**AIM OF THE EXERCISE**
The response must consist of every record, restated word for word.
+++ DATA PROVIDED
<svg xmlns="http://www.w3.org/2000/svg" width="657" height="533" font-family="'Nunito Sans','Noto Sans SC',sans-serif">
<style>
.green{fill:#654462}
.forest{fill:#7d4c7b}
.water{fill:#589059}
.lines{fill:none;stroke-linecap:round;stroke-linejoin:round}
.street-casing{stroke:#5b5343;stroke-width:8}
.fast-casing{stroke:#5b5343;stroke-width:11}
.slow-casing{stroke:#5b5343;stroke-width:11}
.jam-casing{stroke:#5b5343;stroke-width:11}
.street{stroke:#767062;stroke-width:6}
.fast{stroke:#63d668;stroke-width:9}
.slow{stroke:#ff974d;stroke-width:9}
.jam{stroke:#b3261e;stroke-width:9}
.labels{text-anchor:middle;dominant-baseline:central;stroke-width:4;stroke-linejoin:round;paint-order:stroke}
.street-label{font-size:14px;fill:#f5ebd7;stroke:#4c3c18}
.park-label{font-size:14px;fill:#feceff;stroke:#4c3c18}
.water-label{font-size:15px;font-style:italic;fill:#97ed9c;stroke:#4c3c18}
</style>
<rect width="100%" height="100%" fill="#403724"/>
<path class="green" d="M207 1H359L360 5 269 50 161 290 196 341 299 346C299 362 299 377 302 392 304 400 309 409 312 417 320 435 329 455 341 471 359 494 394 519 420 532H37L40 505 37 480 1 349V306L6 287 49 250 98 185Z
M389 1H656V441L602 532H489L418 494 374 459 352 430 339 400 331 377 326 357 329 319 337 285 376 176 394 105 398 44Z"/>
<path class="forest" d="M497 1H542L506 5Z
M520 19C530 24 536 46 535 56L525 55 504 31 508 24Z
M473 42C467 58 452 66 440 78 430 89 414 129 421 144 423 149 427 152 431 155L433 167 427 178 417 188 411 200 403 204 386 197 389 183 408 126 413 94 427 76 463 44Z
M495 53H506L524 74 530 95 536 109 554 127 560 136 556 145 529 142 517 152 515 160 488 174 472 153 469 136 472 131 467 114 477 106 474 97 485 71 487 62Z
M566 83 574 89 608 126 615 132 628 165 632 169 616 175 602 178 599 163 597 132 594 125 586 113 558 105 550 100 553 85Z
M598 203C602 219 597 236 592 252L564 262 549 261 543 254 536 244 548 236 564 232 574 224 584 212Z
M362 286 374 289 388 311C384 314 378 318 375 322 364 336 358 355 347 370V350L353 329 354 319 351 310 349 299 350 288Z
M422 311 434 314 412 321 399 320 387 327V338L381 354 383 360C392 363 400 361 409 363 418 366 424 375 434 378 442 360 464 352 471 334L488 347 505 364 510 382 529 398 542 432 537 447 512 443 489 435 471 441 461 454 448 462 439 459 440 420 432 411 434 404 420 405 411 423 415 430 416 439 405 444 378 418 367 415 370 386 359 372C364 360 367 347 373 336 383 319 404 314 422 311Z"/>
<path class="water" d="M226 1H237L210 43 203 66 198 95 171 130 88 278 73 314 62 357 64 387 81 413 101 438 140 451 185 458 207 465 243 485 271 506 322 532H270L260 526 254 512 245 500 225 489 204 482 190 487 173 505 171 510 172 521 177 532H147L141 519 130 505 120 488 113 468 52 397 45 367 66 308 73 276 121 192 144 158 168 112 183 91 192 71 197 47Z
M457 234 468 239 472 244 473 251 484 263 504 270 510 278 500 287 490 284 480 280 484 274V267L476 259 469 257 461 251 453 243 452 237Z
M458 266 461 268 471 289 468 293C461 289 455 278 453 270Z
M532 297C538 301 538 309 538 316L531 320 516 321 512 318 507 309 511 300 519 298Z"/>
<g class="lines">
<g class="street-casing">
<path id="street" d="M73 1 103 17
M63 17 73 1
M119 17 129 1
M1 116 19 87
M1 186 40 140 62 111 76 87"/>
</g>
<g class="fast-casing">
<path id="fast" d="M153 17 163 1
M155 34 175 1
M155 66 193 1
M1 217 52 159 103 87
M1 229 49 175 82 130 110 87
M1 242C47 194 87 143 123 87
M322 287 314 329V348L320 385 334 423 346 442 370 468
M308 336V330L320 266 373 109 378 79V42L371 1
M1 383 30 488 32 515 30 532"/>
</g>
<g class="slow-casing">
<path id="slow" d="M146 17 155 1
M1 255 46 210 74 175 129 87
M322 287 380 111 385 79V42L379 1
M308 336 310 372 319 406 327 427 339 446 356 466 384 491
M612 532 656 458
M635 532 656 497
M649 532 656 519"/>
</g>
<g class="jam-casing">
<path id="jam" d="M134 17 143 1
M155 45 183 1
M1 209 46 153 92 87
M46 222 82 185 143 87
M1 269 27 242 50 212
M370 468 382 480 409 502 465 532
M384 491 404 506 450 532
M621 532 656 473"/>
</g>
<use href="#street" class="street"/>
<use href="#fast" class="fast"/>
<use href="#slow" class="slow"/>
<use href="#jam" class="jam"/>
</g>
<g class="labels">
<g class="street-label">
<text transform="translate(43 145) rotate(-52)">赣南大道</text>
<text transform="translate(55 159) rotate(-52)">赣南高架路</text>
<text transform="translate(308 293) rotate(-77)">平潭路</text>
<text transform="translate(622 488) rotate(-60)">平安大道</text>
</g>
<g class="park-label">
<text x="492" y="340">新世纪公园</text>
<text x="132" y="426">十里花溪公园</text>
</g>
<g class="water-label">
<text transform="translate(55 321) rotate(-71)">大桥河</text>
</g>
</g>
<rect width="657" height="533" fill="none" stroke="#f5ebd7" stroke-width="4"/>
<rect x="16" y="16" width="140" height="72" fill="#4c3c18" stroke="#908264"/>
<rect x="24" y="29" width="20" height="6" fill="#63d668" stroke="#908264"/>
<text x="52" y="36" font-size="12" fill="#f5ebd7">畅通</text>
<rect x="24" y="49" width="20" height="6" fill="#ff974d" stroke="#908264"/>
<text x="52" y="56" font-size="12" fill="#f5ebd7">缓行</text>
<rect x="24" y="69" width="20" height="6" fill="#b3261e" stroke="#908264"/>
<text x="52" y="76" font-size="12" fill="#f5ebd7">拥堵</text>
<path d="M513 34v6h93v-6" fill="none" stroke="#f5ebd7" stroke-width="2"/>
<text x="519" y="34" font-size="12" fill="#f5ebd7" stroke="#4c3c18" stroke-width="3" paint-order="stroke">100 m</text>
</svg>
++++++
**FINAL ANSWER**
<svg xmlns="http://www.w3.org/2000/svg" width="657" height="533" font-family="'Nunito Sans','Noto Sans SC',sans-serif">
<style>
.green{fill:#654462}
.forest{fill:#7d4c7b}
.water{fill:#589059}
.lines{fill:none;stroke-linecap:round;stroke-linejoin:round}
.street-casing{stroke:#5b5343;stroke-width:8}
.fast-casing{stroke:#5b5343;stroke-width:11}
.slow-casing{stroke:#5b5343;stroke-width:11}
.jam-casing{stroke:#5b5343;stroke-width:11}
.street{stroke:#767062;stroke-width:6}
.fast{stroke:#63d668;stroke-width:9}
.slow{stroke:#ff974d;stroke-width:9}
.jam{stroke:#b3261e;stroke-width:9}
.labels{text-anchor:middle;dominant-baseline:central;stroke-width:4;stroke-linejoin:round;paint-order:stroke}
.street-label{font-size:14px;fill:#f5ebd7;stroke:#4c3c18}
.park-label{font-size:14px;fill:#feceff;stroke:#4c3c18}
.water-label{font-size:15px;font-style:italic;fill:#97ed9c;stroke:#4c3c18}
</style>
<rect width="100%" height="100%" fill="#403724"/>
<path class="green" d="M207 1H359L360 5 269 50 161 290 196 341 299 346C299 362 299 377 302 392 304 400 309 409 312 417 320 435 329 455 341 471 359 494 394 519 420 532H37L40 505 37 480 1 349V306L6 287 49 250 98 185Z
M389 1H656V441L602 532H489L418 494 374 459 352 430 339 400 331 377 326 357 329 319 337 285 376 176 394 105 398 44Z"/>
<path class="forest" d="M497 1H542L506 5Z
M520 19C530 24 536 46 535 56L525 55 504 31 508 24Z
M473 42C467 58 452 66 440 78 430 89 414 129 421 144 423 149 427 152 431 155L433 167 427 178 417 188 411 200 403 204 386 197 389 183 408 126 413 94 427 76 463 44Z
M495 53H506L524 74 530 95 536 109 554 127 560 136 556 145 529 142 517 152 515 160 488 174 472 153 469 136 472 131 467 114 477 106 474 97 485 71 487 62Z
M566 83 574 89 608 126 615 132 628 165 632 169 616 175 602 178 599 163 597 132 594 125 586 113 558 105 550 100 553 85Z
M598 203C602 219 597 236 592 252L564 262 549 261 543 254 536 244 548 236 564 232 574 224 584 212Z
M362 286 374 289 388 311C384 314 378 318 375 322 364 336 358 355 347 370V350L353 329 354 319 351 310 349 299 350 288Z
M422 311 434 314 412 321 399 320 387 327V338L381 354 383 360C392 363 400 361 409 363 418 366 424 375 434 378 442 360 464 352 471 334L488 347 505 364 510 382 529 398 542 432 537 447 512 443 489 435 471 441 461 454 448 462 439 459 440 420 432 411 434 404 420 405 411 423 415 430 416 439 405 444 378 418 367 415 370 386 359 372C364 360 367 347 373 336 383 319 404 314 422 311Z"/>
<path class="water" d="M226 1H237L210 43 203 66 198 95 171 130 88 278 73 314 62 357 64 387 81 413 101 438 140 451 185 458 207 465 243 485 271 506 322 532H270L260 526 254 512 245 500 225 489 204 482 190 487 173 505 171 510 172 521 177 532H147L141 519 130 505 120 488 113 468 52 397 45 367 66 308 73 276 121 192 144 158 168 112 183 91 192 71 197 47Z
M457 234 468 239 472 244 473 251 484 263 504 270 510 278 500 287 490 284 480 280 484 274V267L476 259 469 257 461 251 453 243 452 237Z
M458 266 461 268 471 289 468 293C461 289 455 278 453 270Z
M532 297C538 301 538 309 538 316L531 320 516 321 512 318 507 309 511 300 519 298Z"/>
<g class="lines">
<g class="street-casing">
<path id="street" d="M73 1 103 17
M63 17 73 1
M119 17 129 1
M1 116 19 87
M1 186 40 140 62 111 76 87"/>
</g>
<g class="fast-casing">
<path id="fast" d="M153 17 163 1
M155 34 175 1
M155 66 193 1
M1 217 52 159 103 87
M1 229 49 175 82 130 110 87
M1 242C47 194 87 143 123 87
M322 287 314 329V348L320 385 334 423 346 442 370 468
M308 336V330L320 266 373 109 378 79V42L371 1
M1 383 30 488 32 515 30 532"/>
</g>
<g class="slow-casing">
<path id="slow" d="M146 17 155 1
M1 255 46 210 74 175 129 87
M322 287 380 111 385 79V42L379 1
M308 336 310 372 319 406 327 427 339 446 356 466 384 491
M612 532 656 458
M635 532 656 497
M649 532 656 519"/>
</g>
<g class="jam-casing">
<path id="jam" d="M134 17 143 1
M155 45 183 1
M1 209 46 153 92 87
M46 222 82 185 143 87
M1 269 27 242 50 212
M370 468 382 480 409 502 465 532
M384 491 404 506 450 532
M621 532 656 473"/>
</g>
<use href="#street" class="street"/>
<use href="#fast" class="fast"/>
<use href="#slow" class="slow"/>
<use href="#jam" class="jam"/>
</g>
<g class="labels">
<g class="street-label">
<text transform="translate(43 145) rotate(-52)">赣南大道</text>
<text transform="translate(55 159) rotate(-52)">赣南高架路</text>
<text transform="translate(308 293) rotate(-77)">平潭路</text>
<text transform="translate(622 488) rotate(-60)">平安大道</text>
</g>
<g class="park-label">
<text x="492" y="340">新世纪公园</text>
<text x="132" y="426">十里花溪公园</text>
</g>
<g class="water-label">
<text transform="translate(55 321) rotate(-71)">大桥河</text>
</g>
</g>
<rect width="657" height="533" fill="none" stroke="#f5ebd7" stroke-width="4"/>
<rect x="16" y="16" width="140" height="72" fill="#4c3c18" stroke="#908264"/>
<rect x="24" y="29" width="20" height="6" fill="#63d668" stroke="#908264"/>
<text x="52" y="36" font-size="12" fill="#f5ebd7">畅通</text>
<rect x="24" y="49" width="20" height="6" fill="#ff974d" stroke="#908264"/>
<text x="52" y="56" font-size="12" fill="#f5ebd7">缓行</text>
<rect x="24" y="69" width="20" height="6" fill="#b3261e" stroke="#908264"/>
<text x="52" y="76" font-size="12" fill="#f5ebd7">拥堵</text>
<path d="M513 34v6h93v-6" fill="none" stroke="#f5ebd7" stroke-width="2"/>
<text x="519" y="34" font-size="12" fill="#f5ebd7" stroke="#4c3c18" stroke-width="3" paint-order="stroke">100 m</text>
</svg>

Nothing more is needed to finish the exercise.